Which was good for McKay. It got her out of his way, but the sudden slam of her body onto the highway hurt like a bitch. Shit! If she didn’t have bad luck, she wouldn’t have any. Finch had taken her out of the game. One minute she was in her zone, triumphant! A winner! The next, she was a shooting vic with a pounding migraine from bouncing her head on asphalt. Not only out of the game, she had a bullet stuck in her chest. WTF!
“Not fair!” she wheezed, because, hey, even one bullet messed up a girl’s day, and yeah, breathing really hurt.
Thunder erupted as Officer McKay returned fire. Two shots—she counted. But no answering volley. Good. McKay hadn’t been hit, but she was willing to bet her paycheck that Finch had. And yeah, her.
Jiminy Christmas! She could hear Alex. He already thought she was a hazard to herself and his TEAM. What would he say now? Man, she had the worst luck of all TEAM agents.
“Officer involved shooting!” McKay yelled into the radio Velcroed to his vest shoulder. “TEAM agent down! Mile marker sixty-nine on Highway 15. Request EMT and TEAM support, STAT!”
Great. Just freaking great. No doubt Walker was already on his way. He knew I’d mess up.

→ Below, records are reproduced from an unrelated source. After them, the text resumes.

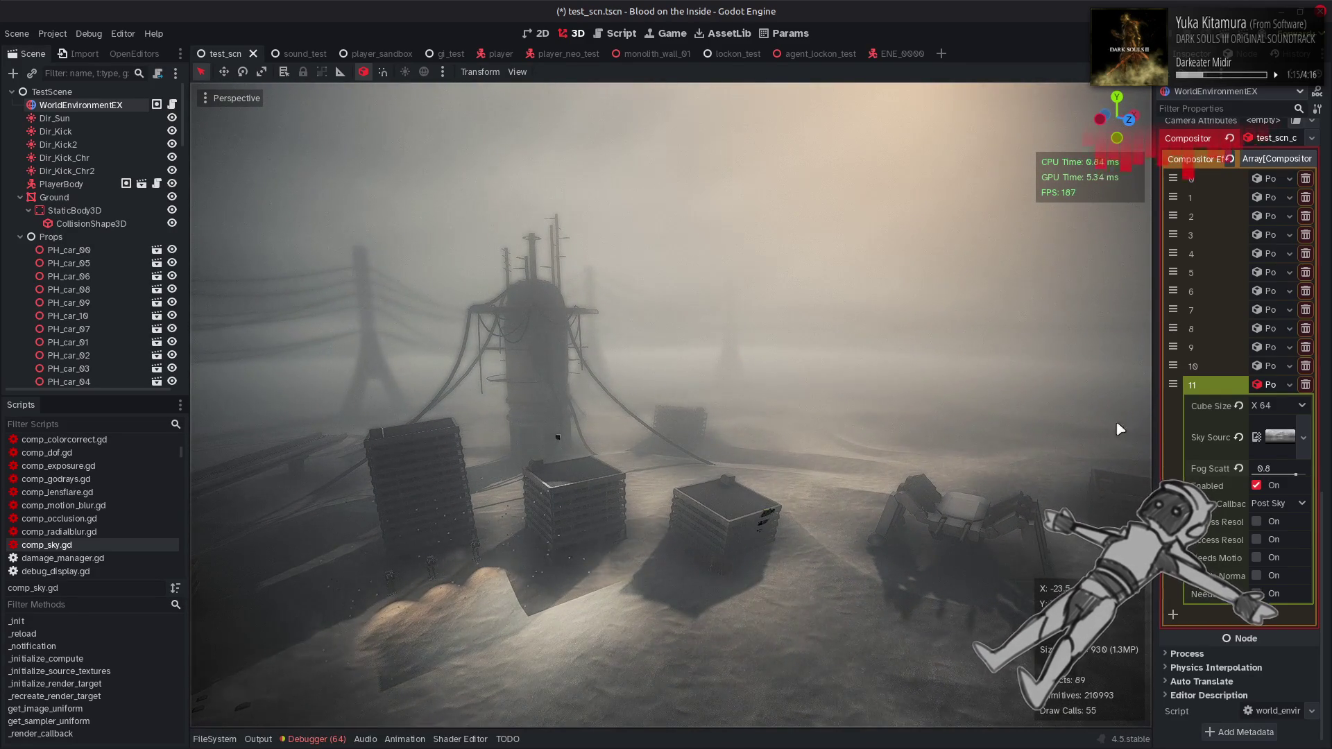
pyautogui.moveTo(1295, 473)
pyautogui.mouseDown()
pyautogui.moveTo(1210, 483)
pyautogui.moveTo(1306, 479)
pyautogui.mouseUp()
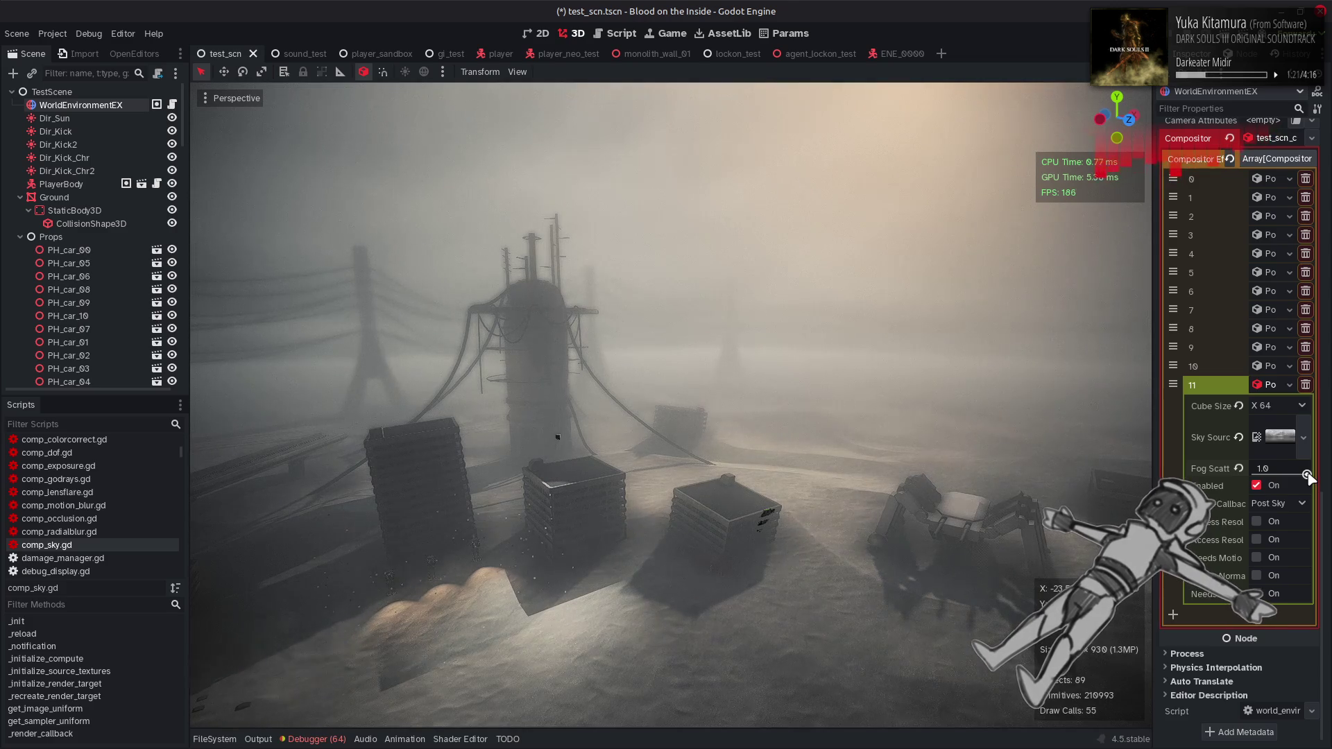
pyautogui.moveTo(1308, 476); pyautogui.dragTo(1245, 475)
pyautogui.moveTo(1252, 474); pyautogui.dragTo(1238, 474)
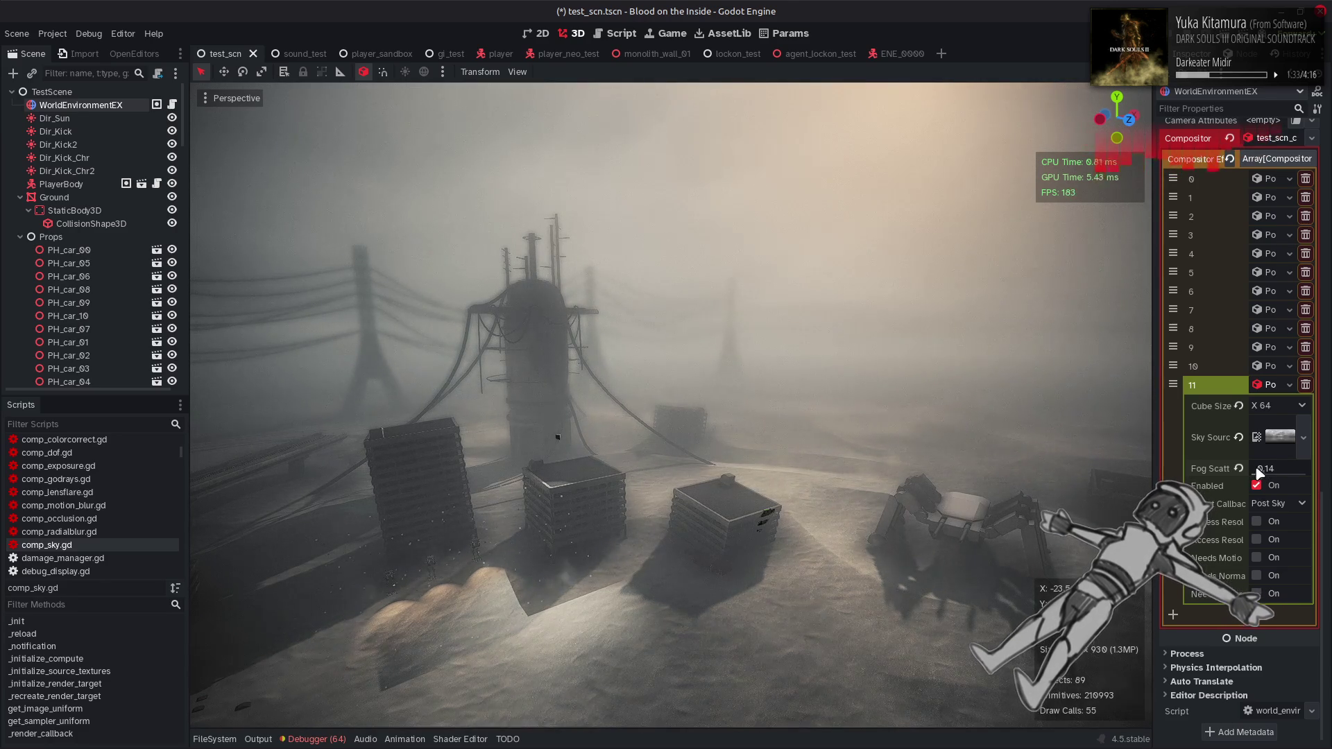
pyautogui.write('0.8')
pyautogui.press('Return')
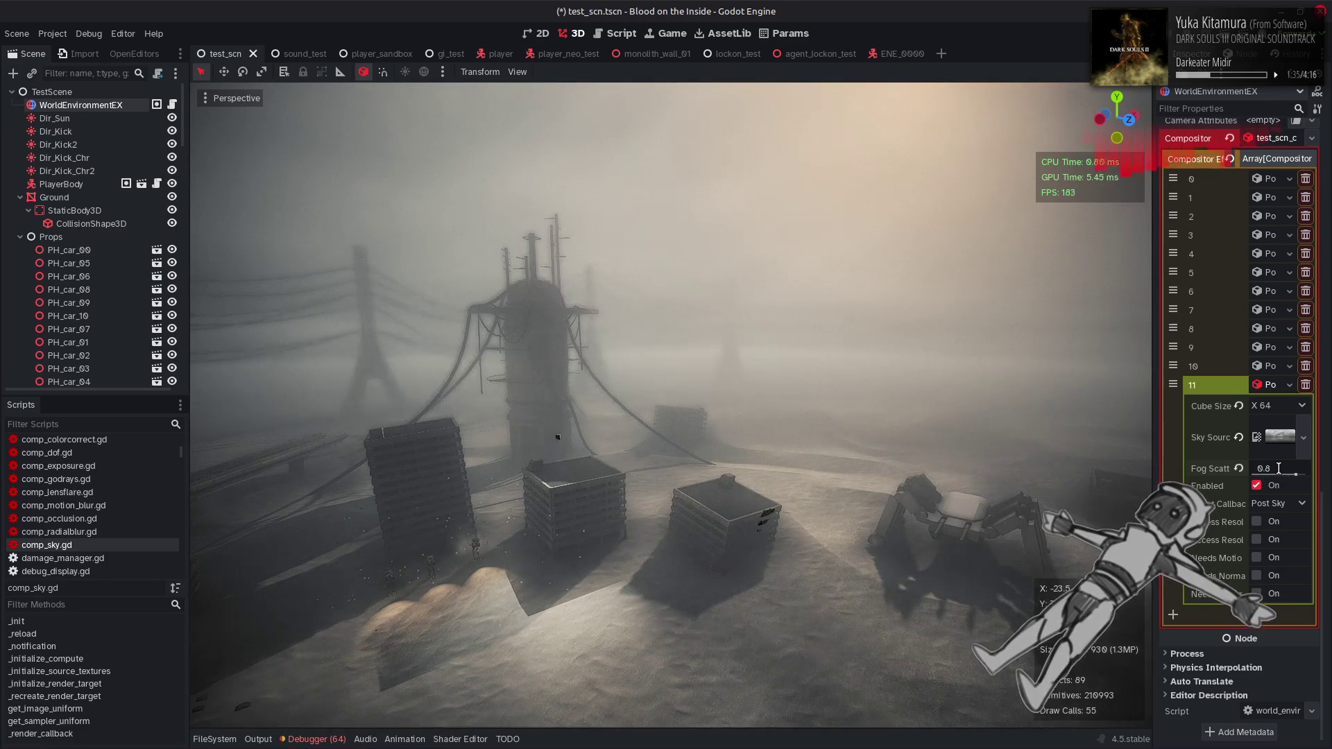
pyautogui.click(1278, 405)
pyautogui.click(1279, 437)
pyautogui.click(1277, 405)
pyautogui.click(1277, 422)
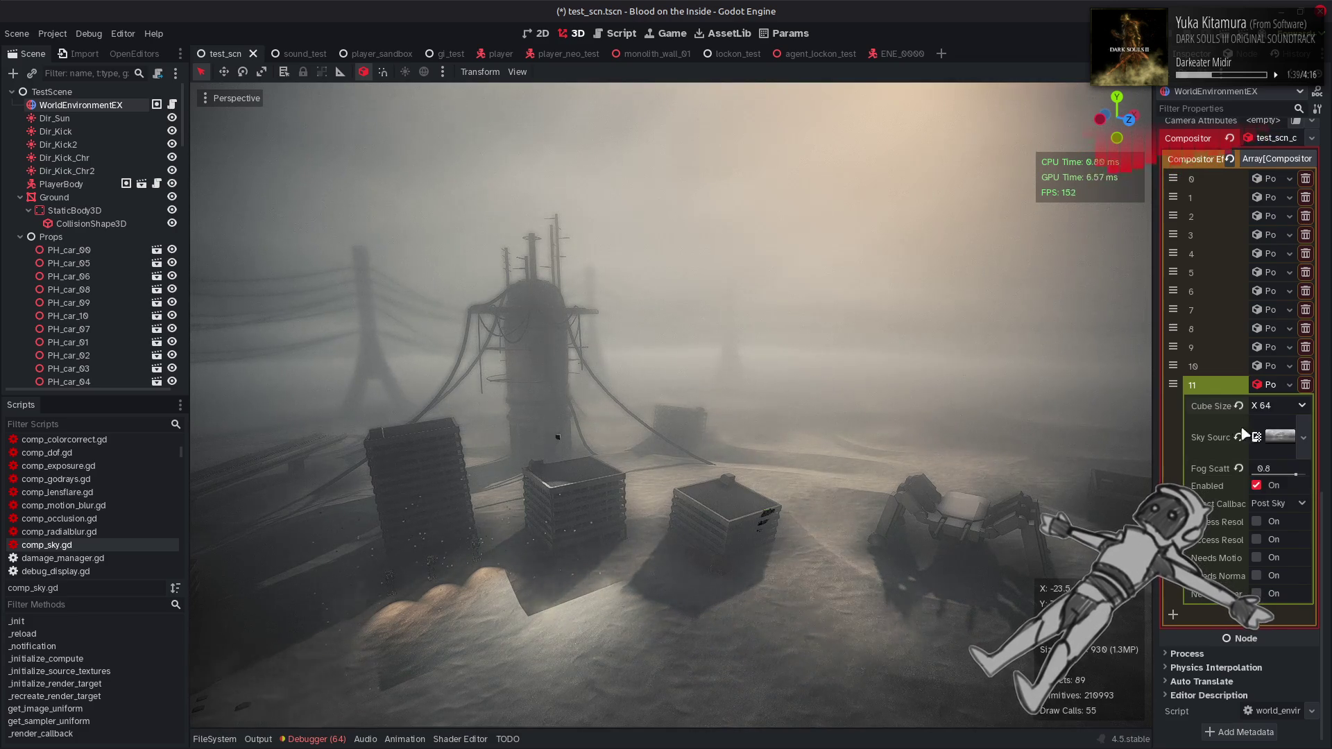
pyautogui.scroll(-10, 1226, 435)
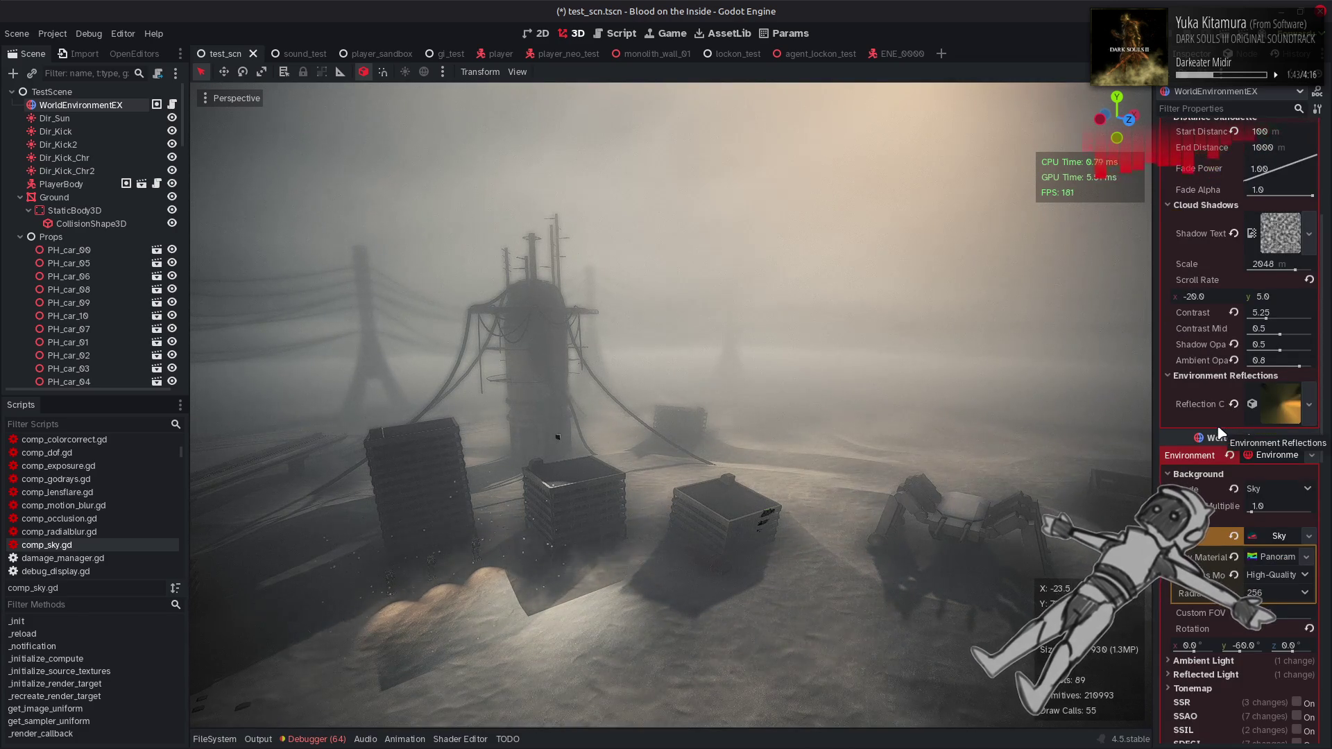
# Raise the fog Sky Factor to 1.0 and toggle the Environment's fog checkbox on and off
pyautogui.scroll(5, 1219, 432)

“Not… down, down… R-R-Ralph,” Everlee wheezed, her lungs spasming back into working order, but her heart pounding so hard, it felt like there wasn’t enough room in her chest for both organs to do their thing at the same time. “Bullet hit my… my vest. Not my h-head.” No, I did that all by myself when I fell on my ass.
McKay rolled his big, hazel-green eyes at her like he thought that was the stupidest comeback ever, which it might’ve been. But there was down, and then there was way, way dowwwwwn, as in kicking up daisies six feet under down.
“Shit,” she hissed at herself. “Breathe, Yeager. Just… Christ! Breathe!”
Easier said than done. The force of any shot to the chest was a rib-busting powerful jolt of super-charged kinetic energy. Just what she didn’t need, another OTJ injury. If this run of bad luck didn’t end soon, Alex would fire her for sure.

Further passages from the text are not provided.